Given inflationary pressures as September’s inflation rate came in at around 10 percent, analysts expect another rise of at least 50 basis points in December. The bank’s main interest rate is currently 0.75 percent.
“There appears to be a growing consensus in favor of having the deposit rate at 2 percent by the end of the year, which means a 50-basis point rise in December, with the economic outlook and inflation reassessed in early 2023,” CNBC quoted Frederik Ducrozet, head of macroeconomic research at Pictet Wealth, as quoted by CNBC.
In a statement after the meeting, the ECB expected to raise interest rates further to ensure that inflation returns in time to the 2 percent inflation target in the medium term.
It pointed out that inflation remains very high and “will remain above the target for an extended period,” and that the bank’s monetary policy is aimed at reducing support for demand and protecting against the risks of an ongoing upward shift in inflation expectations.

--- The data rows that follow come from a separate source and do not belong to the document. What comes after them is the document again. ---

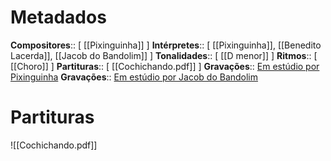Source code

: # Metadados

**Compositores**:: [ [[Pixinguinha]] ]
**Intérpretes**:: [ [[Pixinguinha]], [[Benedito Lacerda]], [[Jacob do Bandolim]] ]
**Tonalidades**:: [ [[D menor]] ]
**Ritmos**:: [ [[Choro]] ]
**Partituras**:: [ [[Cochichando.pdf]] ]
**Gravações**:: [Em estúdio por Pixinguinha](https://www.youtube.com/watch?v=woCyMZe2UXQ&ab_channel=Pixinguinha-Topic)
**Gravações**:: [Em estúdio por Jacob do Bandolim](https://www.youtube.com/watch?v=1TStzmBg3pM&ab_channel=JorgeSouto)


# Partituras
![[Cochichando.pdf]]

It decided to change the terms and conditions of the third series of targeted long-term refinancing operations or TLTROs III.
“The Board of Directors has decided to amend the interest rates applicable to TLTROs III effective November 23, 2022, and to grant banks additional voluntary early repayment dates,” it said on this point.
The ECB introduced a program known as “long-term targeted refinancing”, or TLTRO III, under which European banks are provided with attractive borrowing terms.
Through this program, cheap loans of 2.1 trillion euros have been provided to banks.
Because the ECB was raising interest rates faster than it initially expected, European lenders are now taking advantage of attractive loan rates via TLTRO III and making more money from higher interest rates.
This is a situation that many considered unacceptable because inflation rates flood households and businesses.
Markets were already prepared for this increase. It was focusing on two other policy points as the eurozone neared recession; the first related to what would happen to banks’ lending terms in the near future, and that was raised today.
The second is when the ECB will begin to solve its balance sheet dilemma, in a process known as quantitative tightening. Today, it has an estimated asset of about 9 trillion that it has accumulated following the 2011 Euro crisis and the 2020 COVID-19 outbreak.
But addressing this issue is sensitive and takes on a political character that puts pressure on countries with high debt levels. Thus, quantitative tightening is not expected to begin until late next year.